A new separation method, reactive extractive distillation, was put forward for separating water and acetic acid. The separation mechanism was analyzed through infrared spectra technique. Isobaric vapor-liquid equilibrium (VLE) data at 101.33 kPa for the binary or ternary systems consisting of water, acetic acid and tributylamine were measured. The activity coefficients were correlated by using Wilson, NRTL, and UNIQUAC Equations.The VLE experiment showed that tributylamine could enhance the relative volatility of water to acetic acid. An extractive distillation experiment was carried out and proved that tributylamine was a good extractive solvent.

Solvent Selection for Extractive Distillation by the Universal Quasichemical Functional Group Activity Coefficient(UNIFAC) Group Contribution Method

A method to select solvent for extractive distillation is proposed by UNIFAC group contribution. Solventselectivity can be divided into two parts: the partial combinatorial solvent selectivity and the partial residual solventselectivity. The properties of partial combinatorial and residual solvent selectivity are demonstrated. In most cases,the partial residual solvent selectivity is predominant. The candidate groups of solvent can be selected by groupinteraction parameter using UNIFAC group interaction parameter table as a guide.

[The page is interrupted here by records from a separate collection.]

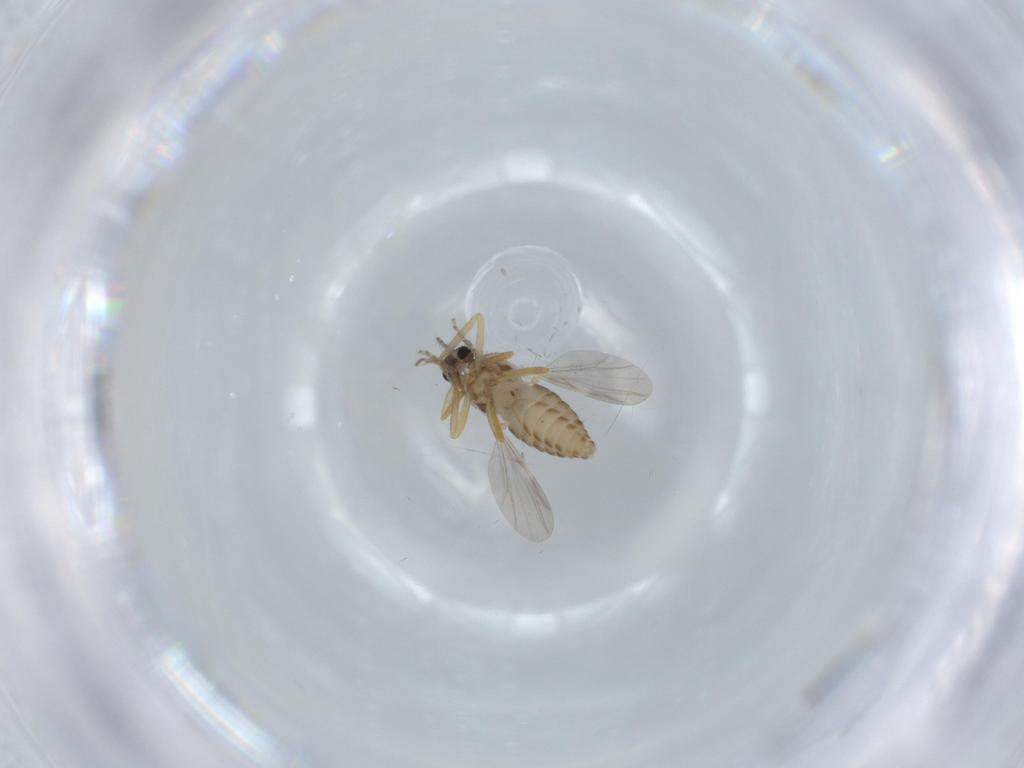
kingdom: Animalia
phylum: Arthropoda
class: Insecta
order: Diptera
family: Ceratopogonidae
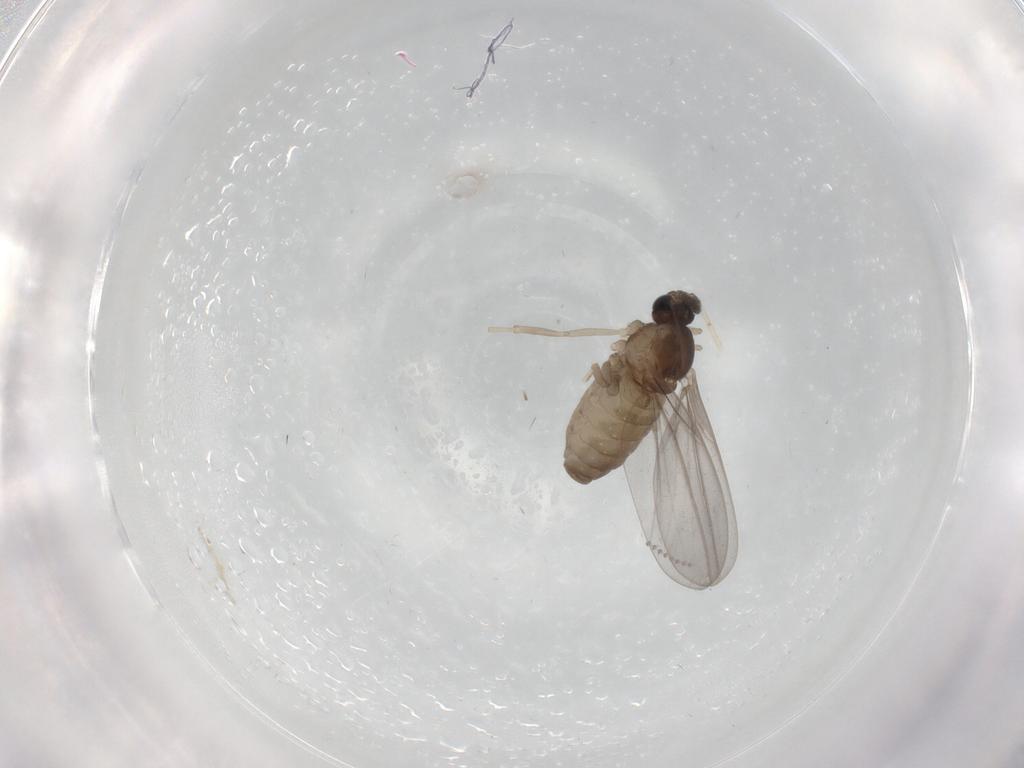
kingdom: Animalia
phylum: Arthropoda
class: Insecta
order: Diptera
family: Cecidomyiidae
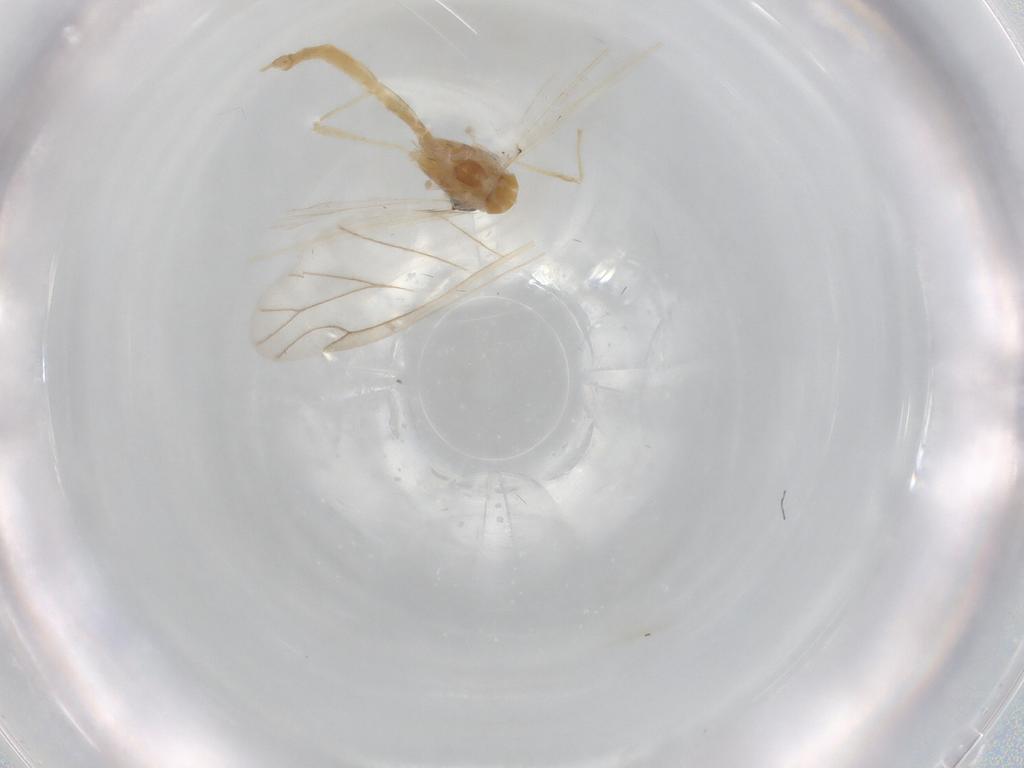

Conceptual design of an extractive distillation process for the separation of azeotropic mixture of n-butanol-isobutanol-water

In many chemical processes, large amounts of wastewater containing butanol and isobutanol are produced.Given that n-butanol-isobutanol-water can form triple azeotrope, high-purity butanol cannot be recovered from the wastewater by ordinary distillation. To economically and effectively recover butanol from this kind of wastewater, 1,4-butanediol is selected as an extractant to break the formation of the azeotropes, and a doubleeffect extractive distillation process is proposed. The conceptual design of the proposed process is accomplished based on process simulation. With the proposed process, the purity of recovered butanol and water is greater than 99.99 wt%. In comparison with the conventional azeotropic distillation process, economic analysis shows that the operating cost of the proposed process is lower: when the capacity of wastewater treatment is 100 t·h^(-1), the total operating cost decreases by 5.385 ×10~6 USD per year, and the total annual cost of the new process decreases by 5.249 ×10~6 USD per year. In addition, in the extractive distillation system, variable effects on separation purities and cost are more complex than those in the ordinary distillation system. The method and steps to optimize the key variables of the extractive distillation system are also discussed in this paper and can provide reference for similar studies.